En 2008, le quotidien Les Echos relevait que "la responsabilité en matière de santé des entreprises et des collectivités locales joue un rôle grandissant dans l'opinion publique. Au-delà de la responsabilité en ce qui concerne la prévention des risques (pollution, alimentation, sécurité...), l'opinion attend des entreprises une politique active d'information, d'éducation et de promotion de la santé de leurs salariés et de leurs clients, voire de la société civile en générale." Yves Guénin, cité précédemment, abonde en ce sens. Il déclarait récemment dans un grand quotidien national: "l'entreprise contemporaine ne peut plus faire l'économie de l'action sociale, sa responsabilité humaine est devenue bien trop lourde. Soyons sérieux: pour une multinationale, ce n'est pas une question de moyens, mais d'abord une question de volonté."Jean-Luc Allavena, du fonds d'investissement Appolo, est tout aussi catégorique: "on ne peut se satisfaire d'une société dans laquelle les uns et les autres prennent ce qui les intéresse et ne rendent rien." Il ajoute: "en France, on n'est pas éduqué au don".

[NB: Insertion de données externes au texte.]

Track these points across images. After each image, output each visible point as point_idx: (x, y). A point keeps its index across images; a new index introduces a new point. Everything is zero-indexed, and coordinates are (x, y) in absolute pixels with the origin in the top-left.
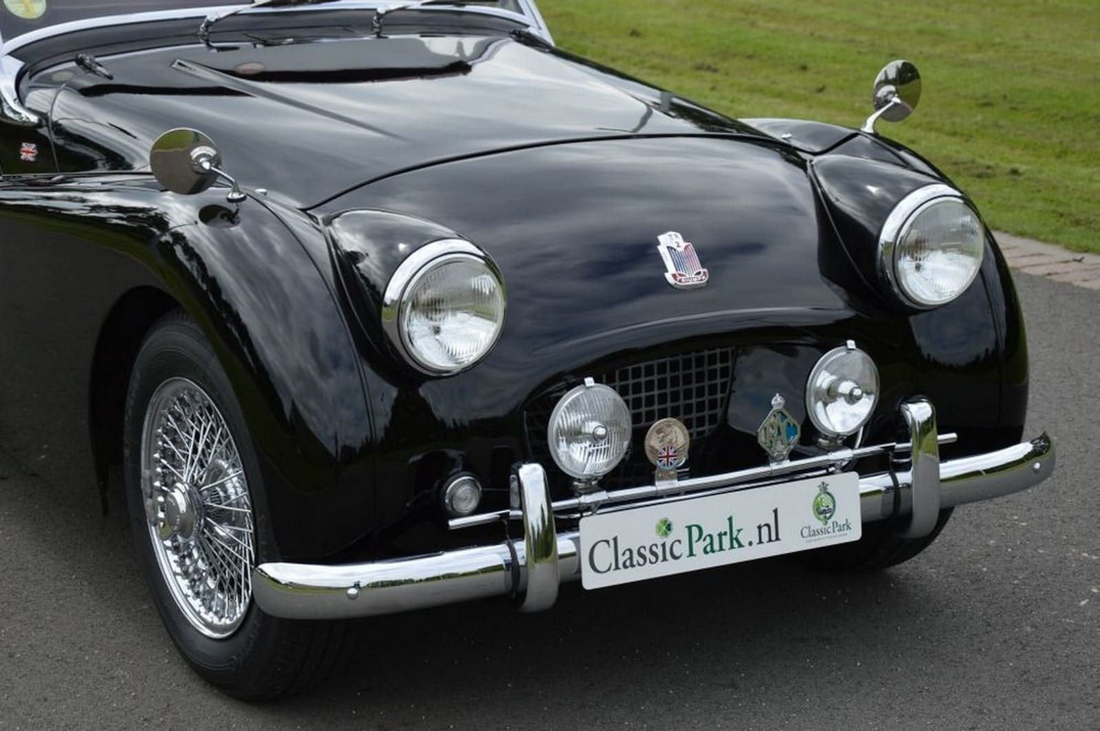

"Citizens are watching you"

Cette façon qu'a l'opinion d'interpeller la conscience collective n'est-elle pas légitime, en fin de compte, dans une période où l'on exige du salarié une implication croissante en vue de participer à l'effort de résistance à la crise? C'est un fait établi: la nature de la relation entre l'économie et le social a changé. Et c'est la faculté des entreprises à mettre en oeuvre un système de valeurs responsables qui conditionnera, demain, le degré d'adhésion des Français à leurs entreprises. Car "l'histoire marketing" récente a démontré que le consommateur consentait à payer le prix fort; pour peu qu'il ait le sentiment de faire un choix de consommation "utile", ou dans une moindre mesure, non préjudiciable. Une entreprise humaine est aujourd'hui une entreprise plébiscitée; et donc fermement soutenue par le "consomm'acteur".